A history of intense sun exposure, particularly in people over 40 years of age may induce cataracts formation and wearing sunglasses can greatly reduce this risk (33). We did not find a statistically significant association between estimated daily outdoor sun exposure and the risk of cataracts. Also, there was no significant association between wearing sunglasses and cataracts development in the population of the study. Similarly, a case-control study in a Mediterranean population found no association between years of outdoor sunlight exposure and the risk of cataracts (34). Excessive sunlight exposure has been consistently associated with an increased risk of cortical cataracts, but it does not seem to significantly contribute to the development of nuclear or posterior subcapsular cataracts (35), the most common types among our population of the study.
Myopia is a known risk factor for the development of age-related cataracts (36). The associations of myopia with nuclear and posterior subcapsular cataracts have been confirmed in several studies (37). In a large prospective study, both low and high myopia were significantly associated with a higher incidence of posterior subcapsular cataracts (38). Our findings showed that there is a significant association between myopia and the development of cataracts among middle-aged patients.
Furthermore, we found that cataracts was independently associated with a history of cataracts before the age of 60 years in first degree relatives of the study participants. Our findings are consistent with epidemiological studies demonstrating more prevalent occurrence of age-related cataracts in close relatives of cataracts patients than in the general population, and genetic studies have shown the effect of specific genes in the development of cataractsous lenses (39, 40). Most genetic studies of cataracts have investigated congenital cataracts. At least one-third of congenital cataracts are hereditary6. Few studies investigated genetic associations of cataracts formation in middle-aged people. The first human mutations associated with age-related cortical cataracts were identified in EPH2A, a gene encoding a transmembrane tyrosine kinase (41, 42).

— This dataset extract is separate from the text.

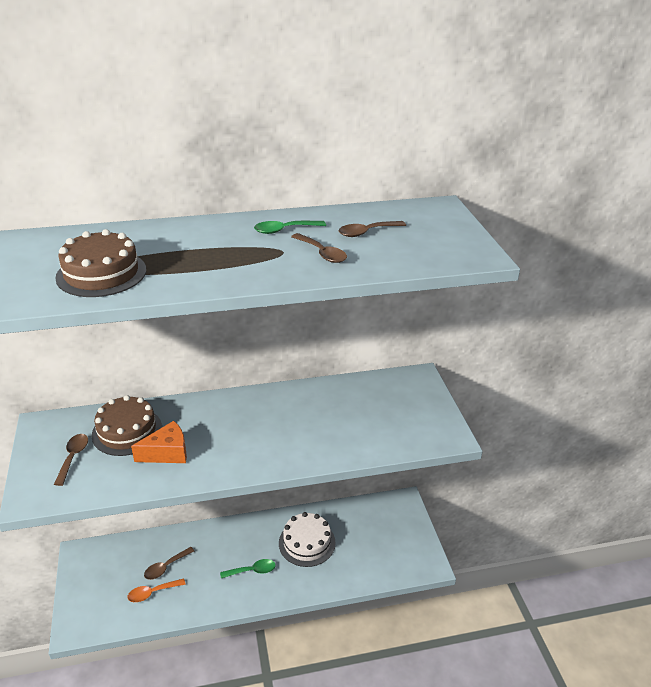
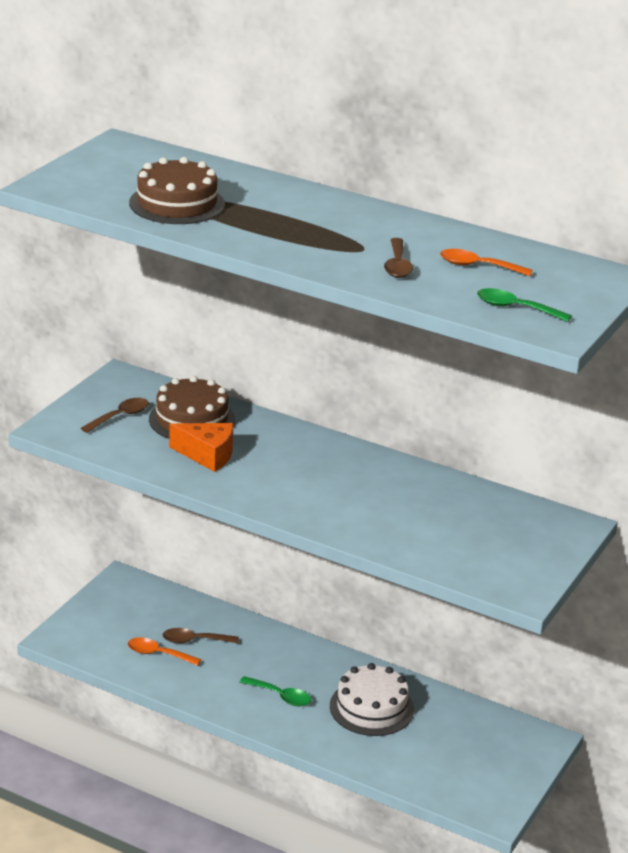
camera: 40 degrees right, 5 degrees down
(284, 230) = (397, 232): green spoon -> green spoon (516, 308)
(367, 232) = (478, 266): brown spoon -> orange spoon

One study has reported that patients with middle-aged cataracts have a higher than expected mortality rate compared with the general population, and this was explained as a consequence of a hereditary premature aging in these patients (43).
According to our findings, we suggest that genetic factors may play a more prominent role than environmental factors in the development of cataracts among middle-aged patients.

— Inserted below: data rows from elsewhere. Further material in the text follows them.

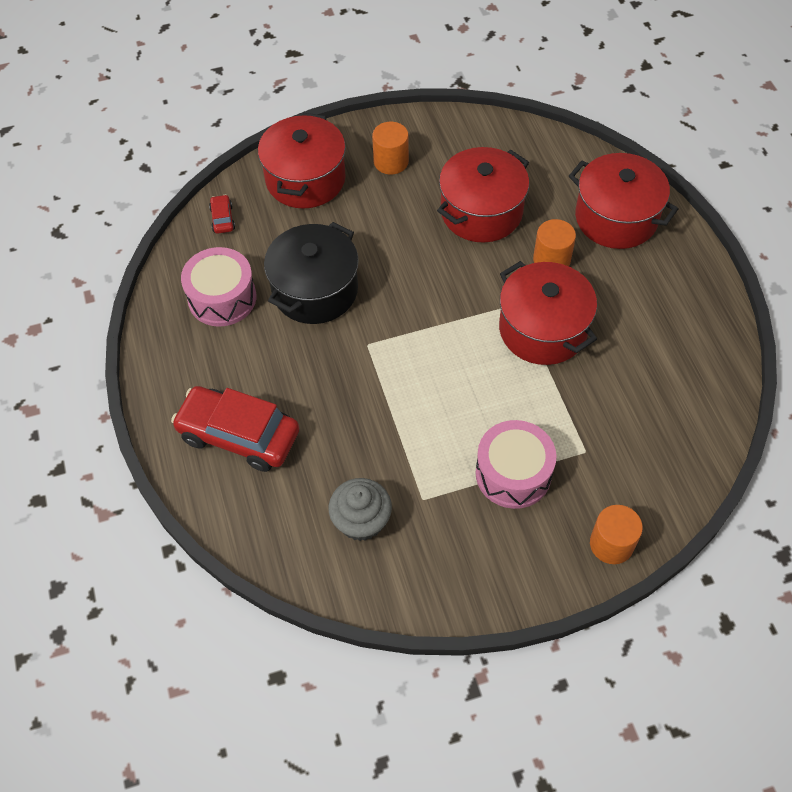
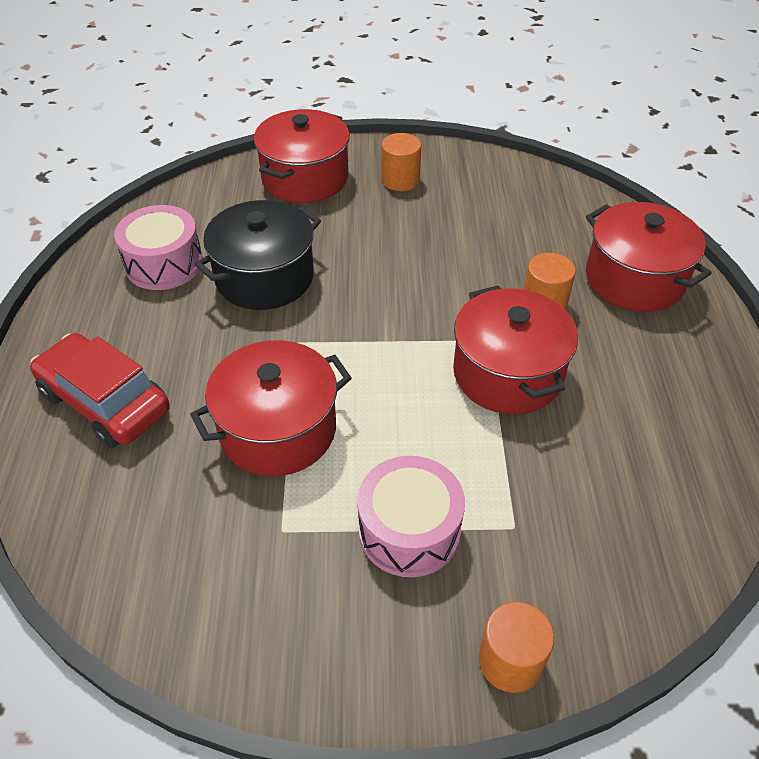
camera: 15 degrees right, 10 degrees down
(222, 219) = (204, 195): red car -> none
(361, 520) = (194, 536): grey cupcake -> none
(481, 212) = (479, 242): red pot -> red pot (278, 430)

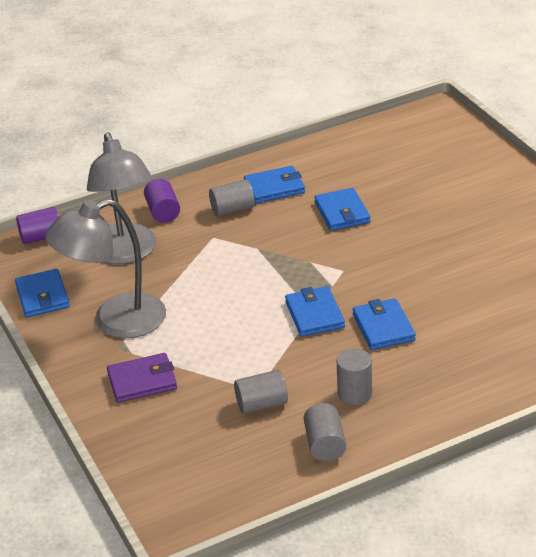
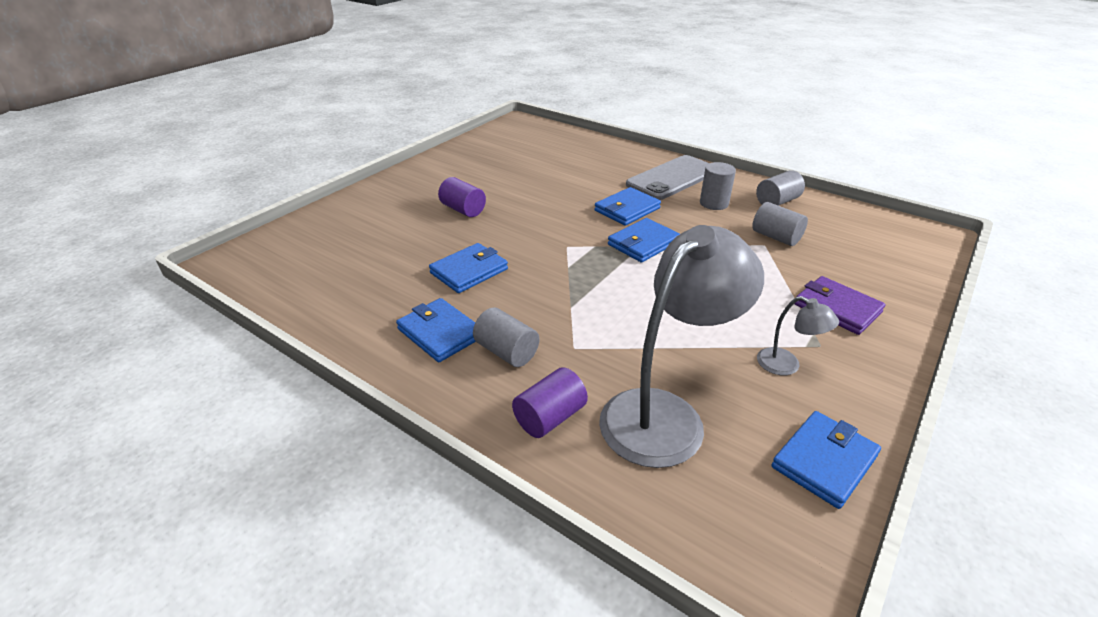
camera: 120 degrees left, 0 degrees up
(41, 237) = (712, 548): purple cylinder -> purple cylinder (463, 210)
(115, 321) = (786, 365): grey lamp -> grey lamp, size x0.44
(433, 388) = (672, 178): none -> grey phone

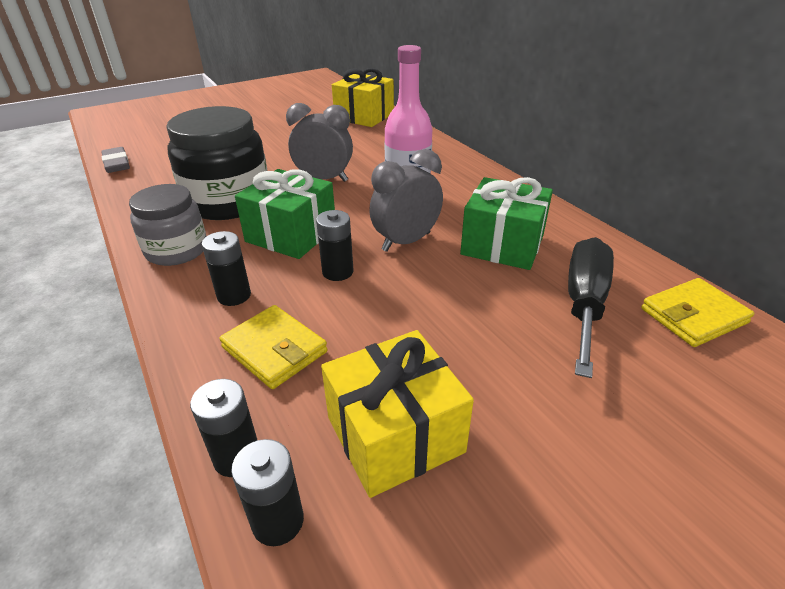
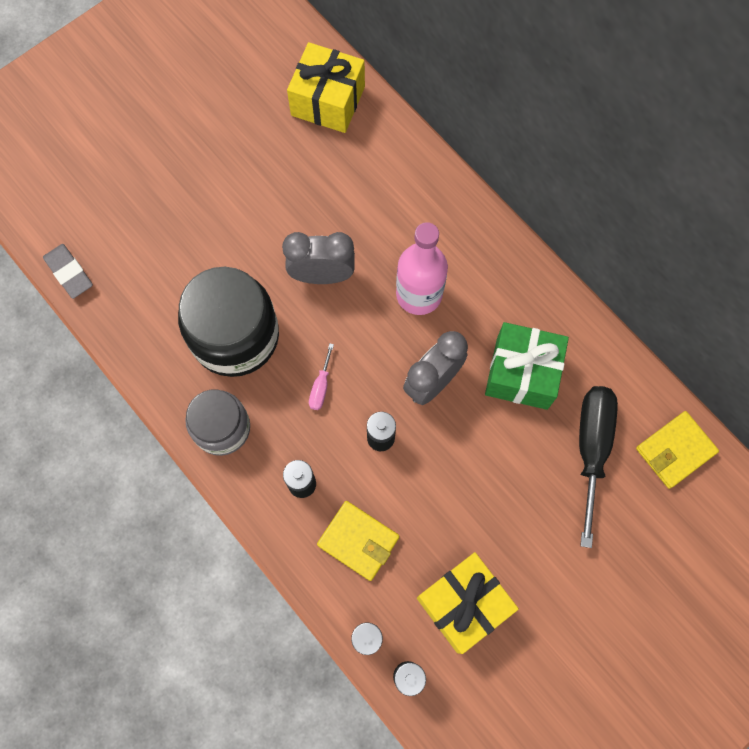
camera: 10 degrees left, 35 degrees up
(291, 234) = (321, 386): green gift -> pink screwdriver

There are some potential limitations to our study. Although Motahari clinic is the largest public outpatient clinic of Shiraz, patients might have come from some limited areas of the city and this may restrict the generalizability of the results. The validity of self-reported data cannot be established and collected information is subject to bias, which is the inherence of retrospective design.
5.1. Conclusions
A hereditary predisposition may play a primary role in the development of cataracts in middle-aged people. Myopia and cataracts may share a genetic predisposition in this age group. Further genetic studies are recommended to elucidate the possible role of specific genes in the development of middle-aged cataracts.